(Chart analysis data)

☆ ☆ ☆ ☆ ☆ ☆ ☆

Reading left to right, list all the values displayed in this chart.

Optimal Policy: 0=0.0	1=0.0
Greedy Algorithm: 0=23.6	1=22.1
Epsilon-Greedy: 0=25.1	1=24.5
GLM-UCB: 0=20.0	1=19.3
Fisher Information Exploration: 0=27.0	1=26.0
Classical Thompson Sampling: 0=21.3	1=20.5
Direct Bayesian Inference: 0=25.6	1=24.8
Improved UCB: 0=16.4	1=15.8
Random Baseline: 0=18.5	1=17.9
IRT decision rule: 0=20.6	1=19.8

☆ ☆ ☆ ☆ ☆ ☆ ☆

## WHAT IS BEING ASKED
Report every line of the data above that contains the string "Greedy", copying each such line in full.

## SOLUTION TO THE EXERCISE
Greedy Algorithm: 0=23.6	1=22.1
Epsilon-Greedy: 0=25.1	1=24.5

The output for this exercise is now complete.